Repeat exactly, and only, the lines of the entries below from the one with "22: (492, 1054)" through the one with "84: (1116, 1042)", both ends included.

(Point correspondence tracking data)
=======
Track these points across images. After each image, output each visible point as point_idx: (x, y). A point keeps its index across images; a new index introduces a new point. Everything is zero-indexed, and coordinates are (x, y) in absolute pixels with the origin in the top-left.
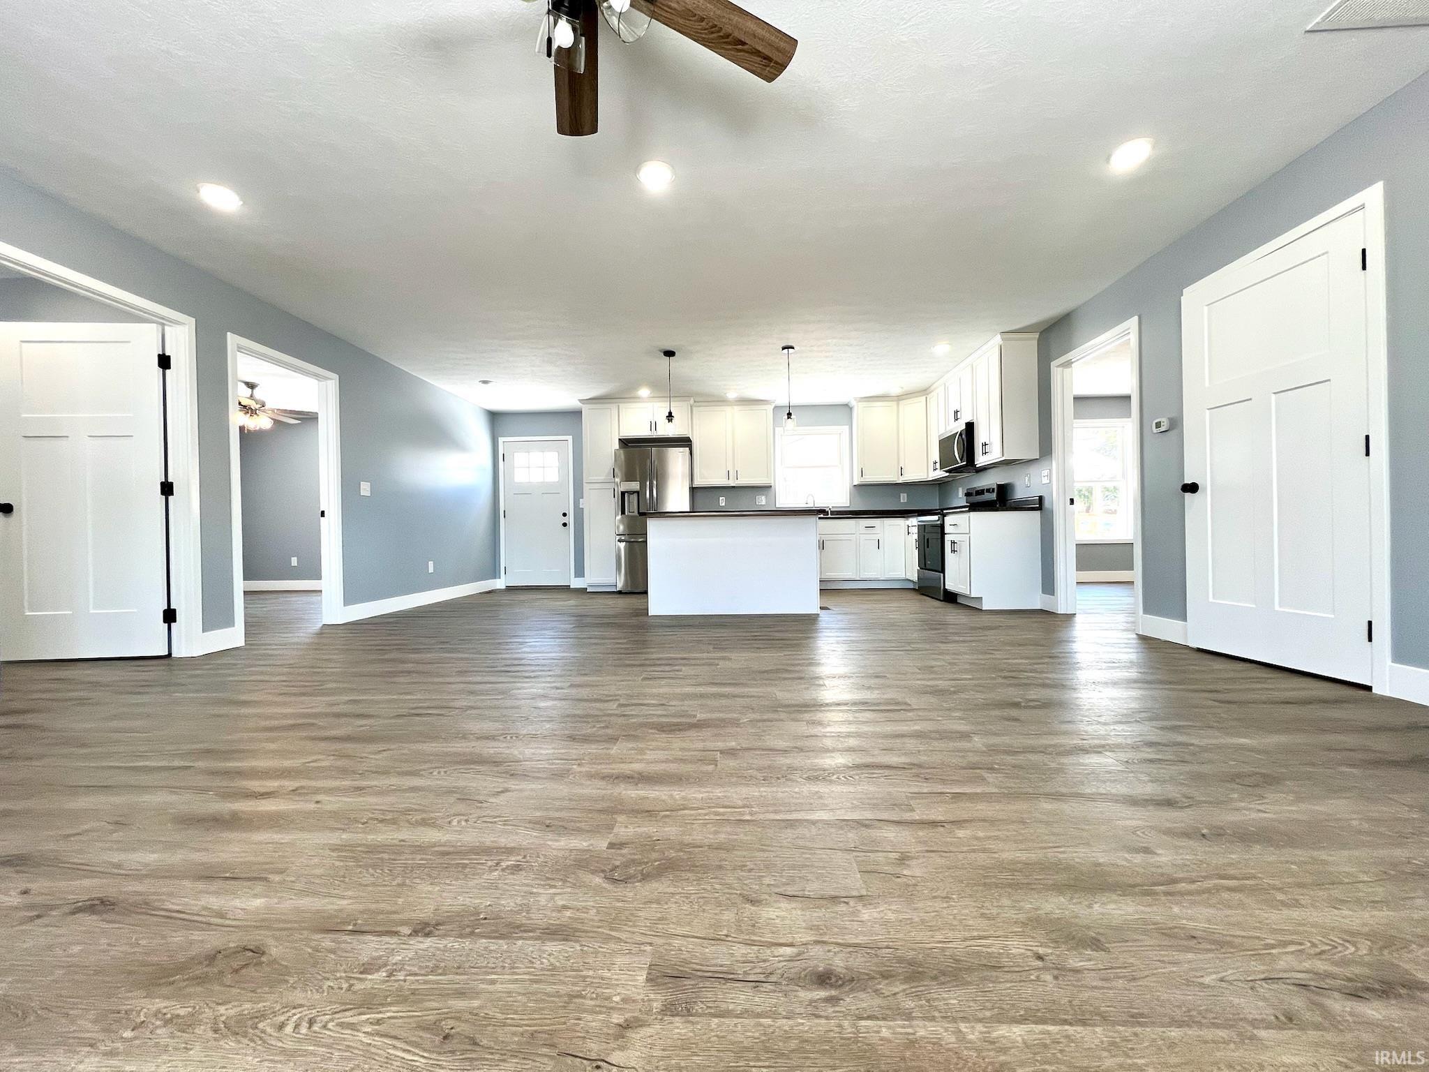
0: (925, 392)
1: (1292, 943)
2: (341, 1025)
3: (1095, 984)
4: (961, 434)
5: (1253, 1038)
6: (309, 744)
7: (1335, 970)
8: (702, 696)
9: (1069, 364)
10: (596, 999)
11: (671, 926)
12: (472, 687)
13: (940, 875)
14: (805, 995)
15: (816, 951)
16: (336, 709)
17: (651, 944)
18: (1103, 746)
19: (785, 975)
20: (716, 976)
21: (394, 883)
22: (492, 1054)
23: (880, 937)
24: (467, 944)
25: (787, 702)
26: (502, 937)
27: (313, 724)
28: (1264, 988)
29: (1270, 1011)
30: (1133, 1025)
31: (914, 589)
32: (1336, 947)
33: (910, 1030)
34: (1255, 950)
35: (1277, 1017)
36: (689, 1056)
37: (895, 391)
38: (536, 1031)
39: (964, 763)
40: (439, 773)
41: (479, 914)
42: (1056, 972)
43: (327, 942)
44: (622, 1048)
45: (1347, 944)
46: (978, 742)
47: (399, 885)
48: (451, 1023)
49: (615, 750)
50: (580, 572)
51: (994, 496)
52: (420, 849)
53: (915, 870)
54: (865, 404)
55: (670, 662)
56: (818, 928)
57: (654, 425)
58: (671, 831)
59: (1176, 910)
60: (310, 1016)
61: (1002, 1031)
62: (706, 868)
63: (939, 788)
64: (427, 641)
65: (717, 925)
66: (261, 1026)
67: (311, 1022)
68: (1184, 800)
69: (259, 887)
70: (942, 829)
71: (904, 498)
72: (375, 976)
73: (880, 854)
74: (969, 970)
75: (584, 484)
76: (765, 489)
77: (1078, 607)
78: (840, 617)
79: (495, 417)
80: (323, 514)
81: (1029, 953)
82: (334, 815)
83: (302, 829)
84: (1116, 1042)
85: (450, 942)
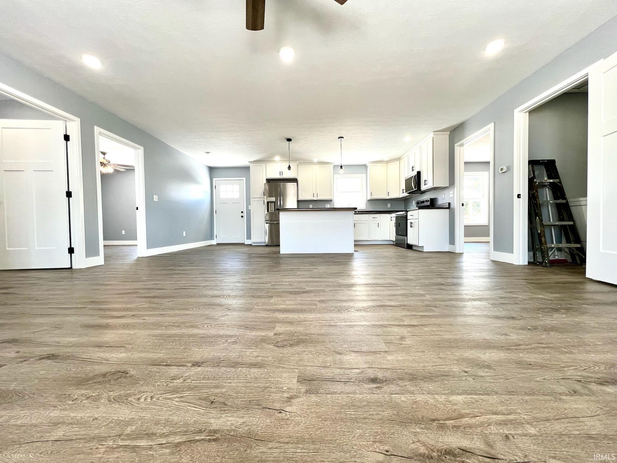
0: (399, 159)
1: (572, 366)
2: (165, 398)
3: (490, 381)
4: (415, 177)
5: (560, 399)
6: (138, 299)
7: (592, 375)
8: (307, 282)
9: (462, 145)
10: (276, 388)
11: (305, 362)
12: (207, 279)
13: (419, 344)
14: (366, 386)
15: (370, 371)
16: (147, 287)
17: (297, 369)
18: (482, 299)
19: (357, 379)
20: (328, 380)
21: (182, 348)
22: (233, 408)
23: (396, 365)
24: (217, 369)
25: (344, 284)
26: (232, 367)
27: (138, 292)
28: (562, 382)
29: (566, 390)
30: (509, 395)
31: (393, 245)
32: (591, 367)
33: (414, 398)
34: (558, 368)
35: (569, 392)
36: (319, 408)
37: (386, 159)
38: (251, 400)
39: (424, 304)
40: (196, 309)
41: (221, 359)
42: (473, 377)
43: (155, 369)
44: (290, 406)
45: (595, 366)
46: (428, 297)
47: (184, 349)
48: (214, 397)
49: (272, 301)
50: (249, 237)
51: (429, 203)
52: (192, 336)
53: (408, 342)
54: (373, 165)
55: (292, 270)
56: (369, 363)
57: (281, 173)
58: (300, 329)
59: (521, 355)
60: (152, 395)
61: (454, 398)
62: (318, 342)
63: (414, 313)
64: (184, 263)
65: (325, 362)
66: (129, 399)
67: (152, 398)
68: (519, 317)
69: (123, 350)
70: (417, 328)
71: (389, 205)
72: (178, 381)
73: (392, 336)
74: (437, 377)
75: (251, 199)
76: (330, 201)
77: (464, 251)
78: (363, 254)
79: (211, 169)
80: (137, 209)
81: (461, 370)
82: (153, 324)
83: (139, 329)
84: (503, 401)
85: (209, 369)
=======
• RESPONSE AREA:
22: (492, 1054)
23: (880, 937)
24: (467, 944)
25: (787, 702)
26: (502, 937)
27: (313, 724)
28: (1264, 988)
29: (1270, 1011)
30: (1133, 1025)
31: (914, 589)
32: (1336, 947)
33: (910, 1030)
34: (1255, 950)
35: (1277, 1017)
36: (689, 1056)
37: (895, 391)
38: (536, 1031)
39: (964, 763)
40: (439, 773)
41: (479, 914)
42: (1056, 972)
43: (327, 942)
44: (622, 1048)
45: (1347, 944)
46: (978, 742)
47: (399, 885)
48: (451, 1023)
49: (615, 750)
50: (580, 572)
51: (994, 496)
52: (420, 849)
53: (915, 870)
54: (865, 404)
55: (670, 662)
56: (818, 928)
57: (654, 425)
58: (671, 831)
59: (1176, 910)
60: (310, 1016)
61: (1002, 1031)
62: (706, 868)
63: (939, 788)
64: (427, 641)
65: (717, 925)
66: (261, 1026)
67: (311, 1022)
68: (1184, 800)
69: (259, 887)
70: (942, 829)
71: (904, 498)
72: (375, 976)
73: (880, 854)
74: (969, 970)
75: (584, 484)
76: (765, 489)
77: (1078, 607)
78: (840, 617)
79: (495, 417)
80: (323, 514)
81: (1029, 953)
82: (334, 815)
83: (302, 829)
84: (1116, 1042)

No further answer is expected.